PROBLEM STATEMENT: Copy the data below verbatim, leaving no line out.

SUPPLIED MATERIAL:

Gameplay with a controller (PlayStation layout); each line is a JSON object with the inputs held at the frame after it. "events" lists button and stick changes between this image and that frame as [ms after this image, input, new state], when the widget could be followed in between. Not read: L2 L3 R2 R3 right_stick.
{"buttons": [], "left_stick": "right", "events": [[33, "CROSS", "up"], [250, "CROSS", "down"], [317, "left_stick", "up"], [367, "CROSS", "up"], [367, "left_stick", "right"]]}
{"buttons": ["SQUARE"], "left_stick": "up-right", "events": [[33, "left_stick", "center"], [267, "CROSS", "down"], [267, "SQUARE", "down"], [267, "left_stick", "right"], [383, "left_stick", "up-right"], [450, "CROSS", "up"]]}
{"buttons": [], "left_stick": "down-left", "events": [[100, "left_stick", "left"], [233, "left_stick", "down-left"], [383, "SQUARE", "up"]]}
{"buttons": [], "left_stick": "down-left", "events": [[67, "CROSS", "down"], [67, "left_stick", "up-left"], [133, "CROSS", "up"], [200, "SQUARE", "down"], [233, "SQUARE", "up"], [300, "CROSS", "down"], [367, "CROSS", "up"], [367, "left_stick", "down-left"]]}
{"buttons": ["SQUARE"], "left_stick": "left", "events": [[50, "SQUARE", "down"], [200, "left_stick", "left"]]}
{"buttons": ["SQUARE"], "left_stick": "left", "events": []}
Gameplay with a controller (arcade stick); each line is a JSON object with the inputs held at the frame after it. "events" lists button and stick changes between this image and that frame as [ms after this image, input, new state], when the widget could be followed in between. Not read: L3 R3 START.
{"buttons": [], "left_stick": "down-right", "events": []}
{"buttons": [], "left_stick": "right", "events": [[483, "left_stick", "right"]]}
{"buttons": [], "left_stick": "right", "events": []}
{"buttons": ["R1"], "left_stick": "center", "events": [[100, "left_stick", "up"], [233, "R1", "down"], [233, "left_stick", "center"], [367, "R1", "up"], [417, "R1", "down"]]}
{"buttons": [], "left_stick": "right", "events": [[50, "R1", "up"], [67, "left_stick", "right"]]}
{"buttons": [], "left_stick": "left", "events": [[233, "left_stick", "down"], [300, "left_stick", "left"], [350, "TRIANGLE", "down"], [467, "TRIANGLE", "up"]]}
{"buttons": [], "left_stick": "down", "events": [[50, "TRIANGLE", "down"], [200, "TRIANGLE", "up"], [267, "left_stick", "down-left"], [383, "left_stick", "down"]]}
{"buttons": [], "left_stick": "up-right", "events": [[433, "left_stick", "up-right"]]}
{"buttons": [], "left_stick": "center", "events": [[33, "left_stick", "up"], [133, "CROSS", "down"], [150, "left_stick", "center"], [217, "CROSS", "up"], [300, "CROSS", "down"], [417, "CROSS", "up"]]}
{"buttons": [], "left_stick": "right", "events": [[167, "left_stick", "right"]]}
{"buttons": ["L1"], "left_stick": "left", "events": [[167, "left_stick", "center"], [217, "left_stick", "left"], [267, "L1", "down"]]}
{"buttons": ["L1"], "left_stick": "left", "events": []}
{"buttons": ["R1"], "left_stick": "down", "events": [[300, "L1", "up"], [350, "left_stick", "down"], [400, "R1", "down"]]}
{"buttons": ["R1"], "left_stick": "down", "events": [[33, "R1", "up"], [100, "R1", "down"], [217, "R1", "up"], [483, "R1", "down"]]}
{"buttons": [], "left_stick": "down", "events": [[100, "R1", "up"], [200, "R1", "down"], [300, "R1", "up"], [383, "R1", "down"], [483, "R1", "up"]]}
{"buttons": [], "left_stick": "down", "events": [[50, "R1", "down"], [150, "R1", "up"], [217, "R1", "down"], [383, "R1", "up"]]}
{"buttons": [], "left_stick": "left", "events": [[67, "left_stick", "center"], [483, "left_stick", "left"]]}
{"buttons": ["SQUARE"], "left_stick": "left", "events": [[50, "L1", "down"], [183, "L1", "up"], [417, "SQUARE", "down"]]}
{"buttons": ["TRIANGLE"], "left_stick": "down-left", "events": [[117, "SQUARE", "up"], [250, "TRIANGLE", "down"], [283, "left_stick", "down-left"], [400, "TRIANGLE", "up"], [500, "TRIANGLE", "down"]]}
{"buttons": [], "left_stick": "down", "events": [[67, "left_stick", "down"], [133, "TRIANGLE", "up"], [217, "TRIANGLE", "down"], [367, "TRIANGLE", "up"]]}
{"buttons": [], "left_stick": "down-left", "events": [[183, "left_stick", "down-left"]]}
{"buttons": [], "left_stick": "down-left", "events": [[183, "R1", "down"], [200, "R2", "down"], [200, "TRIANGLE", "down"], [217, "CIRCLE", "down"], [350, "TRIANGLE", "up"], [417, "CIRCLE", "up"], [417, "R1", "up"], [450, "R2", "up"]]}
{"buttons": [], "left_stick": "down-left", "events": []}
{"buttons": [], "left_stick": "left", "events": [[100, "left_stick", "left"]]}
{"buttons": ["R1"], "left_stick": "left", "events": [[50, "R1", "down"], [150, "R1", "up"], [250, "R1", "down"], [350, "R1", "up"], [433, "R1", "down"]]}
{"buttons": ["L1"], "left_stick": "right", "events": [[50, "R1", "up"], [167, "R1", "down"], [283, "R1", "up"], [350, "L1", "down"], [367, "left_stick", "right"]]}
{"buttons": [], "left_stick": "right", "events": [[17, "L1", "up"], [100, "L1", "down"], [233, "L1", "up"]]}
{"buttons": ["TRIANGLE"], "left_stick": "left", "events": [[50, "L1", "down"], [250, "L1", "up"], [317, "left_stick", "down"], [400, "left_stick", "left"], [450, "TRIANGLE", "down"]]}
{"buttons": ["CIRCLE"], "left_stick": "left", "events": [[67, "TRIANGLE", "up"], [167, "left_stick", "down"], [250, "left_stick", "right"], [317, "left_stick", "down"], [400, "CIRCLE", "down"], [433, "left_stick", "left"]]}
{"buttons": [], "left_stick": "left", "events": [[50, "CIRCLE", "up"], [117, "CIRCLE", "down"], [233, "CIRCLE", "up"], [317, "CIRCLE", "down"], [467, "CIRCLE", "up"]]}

SOLVED EXERCISE:
Gameplay with a controller (PlayStation layout); each line is a JSON object with the inputs held at the frame after it. "events" lists button and stick changes between this image and that frame as [ms after this image, input, new state], when the widget could be followed in between. Not read: L2 L3 R2 R3 right_stick.
{"buttons": [], "left_stick": "right", "events": [[33, "CROSS", "up"], [250, "CROSS", "down"], [317, "left_stick", "up"], [367, "CROSS", "up"], [367, "left_stick", "right"]]}
{"buttons": ["SQUARE"], "left_stick": "up-right", "events": [[33, "left_stick", "center"], [267, "CROSS", "down"], [267, "SQUARE", "down"], [267, "left_stick", "right"], [383, "left_stick", "up-right"], [450, "CROSS", "up"]]}
{"buttons": [], "left_stick": "down-left", "events": [[100, "left_stick", "left"], [233, "left_stick", "down-left"], [383, "SQUARE", "up"]]}
{"buttons": [], "left_stick": "down-left", "events": [[67, "CROSS", "down"], [67, "left_stick", "up-left"], [133, "CROSS", "up"], [200, "SQUARE", "down"], [233, "SQUARE", "up"], [300, "CROSS", "down"], [367, "CROSS", "up"], [367, "left_stick", "down-left"]]}
{"buttons": ["SQUARE"], "left_stick": "left", "events": [[50, "SQUARE", "down"], [200, "left_stick", "left"]]}
{"buttons": ["SQUARE"], "left_stick": "left", "events": []}
Gameplay with a controller (arcade stick); each line is a JSON object with the inputs held at the frame after it. "events" lists button and stick changes between this image and that frame as [ms after this image, input, new state], when the widget could be followed in between. Not read: L3 R3 START.
{"buttons": [], "left_stick": "down-right", "events": []}
{"buttons": [], "left_stick": "right", "events": [[483, "left_stick", "right"]]}
{"buttons": [], "left_stick": "right", "events": []}
{"buttons": ["R1"], "left_stick": "center", "events": [[100, "left_stick", "up"], [233, "R1", "down"], [233, "left_stick", "center"], [367, "R1", "up"], [417, "R1", "down"]]}
{"buttons": [], "left_stick": "right", "events": [[50, "R1", "up"], [67, "left_stick", "right"]]}
{"buttons": [], "left_stick": "left", "events": [[233, "left_stick", "down"], [300, "left_stick", "left"], [350, "TRIANGLE", "down"], [467, "TRIANGLE", "up"]]}
{"buttons": [], "left_stick": "down", "events": [[50, "TRIANGLE", "down"], [200, "TRIANGLE", "up"], [267, "left_stick", "down-left"], [383, "left_stick", "down"]]}
{"buttons": [], "left_stick": "up-right", "events": [[433, "left_stick", "up-right"]]}
{"buttons": [], "left_stick": "center", "events": [[33, "left_stick", "up"], [133, "CROSS", "down"], [150, "left_stick", "center"], [217, "CROSS", "up"], [300, "CROSS", "down"], [417, "CROSS", "up"]]}
{"buttons": [], "left_stick": "right", "events": [[167, "left_stick", "right"]]}
{"buttons": ["L1"], "left_stick": "left", "events": [[167, "left_stick", "center"], [217, "left_stick", "left"], [267, "L1", "down"]]}
{"buttons": ["L1"], "left_stick": "left", "events": []}
{"buttons": ["R1"], "left_stick": "down", "events": [[300, "L1", "up"], [350, "left_stick", "down"], [400, "R1", "down"]]}
{"buttons": ["R1"], "left_stick": "down", "events": [[33, "R1", "up"], [100, "R1", "down"], [217, "R1", "up"], [483, "R1", "down"]]}
{"buttons": [], "left_stick": "down", "events": [[100, "R1", "up"], [200, "R1", "down"], [300, "R1", "up"], [383, "R1", "down"], [483, "R1", "up"]]}
{"buttons": [], "left_stick": "down", "events": [[50, "R1", "down"], [150, "R1", "up"], [217, "R1", "down"], [383, "R1", "up"]]}
{"buttons": [], "left_stick": "left", "events": [[67, "left_stick", "center"], [483, "left_stick", "left"]]}
{"buttons": ["SQUARE"], "left_stick": "left", "events": [[50, "L1", "down"], [183, "L1", "up"], [417, "SQUARE", "down"]]}
{"buttons": ["TRIANGLE"], "left_stick": "down-left", "events": [[117, "SQUARE", "up"], [250, "TRIANGLE", "down"], [283, "left_stick", "down-left"], [400, "TRIANGLE", "up"], [500, "TRIANGLE", "down"]]}
{"buttons": [], "left_stick": "down", "events": [[67, "left_stick", "down"], [133, "TRIANGLE", "up"], [217, "TRIANGLE", "down"], [367, "TRIANGLE", "up"]]}
{"buttons": [], "left_stick": "down-left", "events": [[183, "left_stick", "down-left"]]}
{"buttons": [], "left_stick": "down-left", "events": [[183, "R1", "down"], [200, "R2", "down"], [200, "TRIANGLE", "down"], [217, "CIRCLE", "down"], [350, "TRIANGLE", "up"], [417, "CIRCLE", "up"], [417, "R1", "up"], [450, "R2", "up"]]}
{"buttons": [], "left_stick": "down-left", "events": []}
{"buttons": [], "left_stick": "left", "events": [[100, "left_stick", "left"]]}
{"buttons": ["R1"], "left_stick": "left", "events": [[50, "R1", "down"], [150, "R1", "up"], [250, "R1", "down"], [350, "R1", "up"], [433, "R1", "down"]]}
{"buttons": ["L1"], "left_stick": "right", "events": [[50, "R1", "up"], [167, "R1", "down"], [283, "R1", "up"], [350, "L1", "down"], [367, "left_stick", "right"]]}
{"buttons": [], "left_stick": "right", "events": [[17, "L1", "up"], [100, "L1", "down"], [233, "L1", "up"]]}
{"buttons": ["TRIANGLE"], "left_stick": "left", "events": [[50, "L1", "down"], [250, "L1", "up"], [317, "left_stick", "down"], [400, "left_stick", "left"], [450, "TRIANGLE", "down"]]}
{"buttons": ["CIRCLE"], "left_stick": "left", "events": [[67, "TRIANGLE", "up"], [167, "left_stick", "down"], [250, "left_stick", "right"], [317, "left_stick", "down"], [400, "CIRCLE", "down"], [433, "left_stick", "left"]]}
{"buttons": [], "left_stick": "left", "events": [[50, "CIRCLE", "up"], [117, "CIRCLE", "down"], [233, "CIRCLE", "up"], [317, "CIRCLE", "down"], [467, "CIRCLE", "up"]]}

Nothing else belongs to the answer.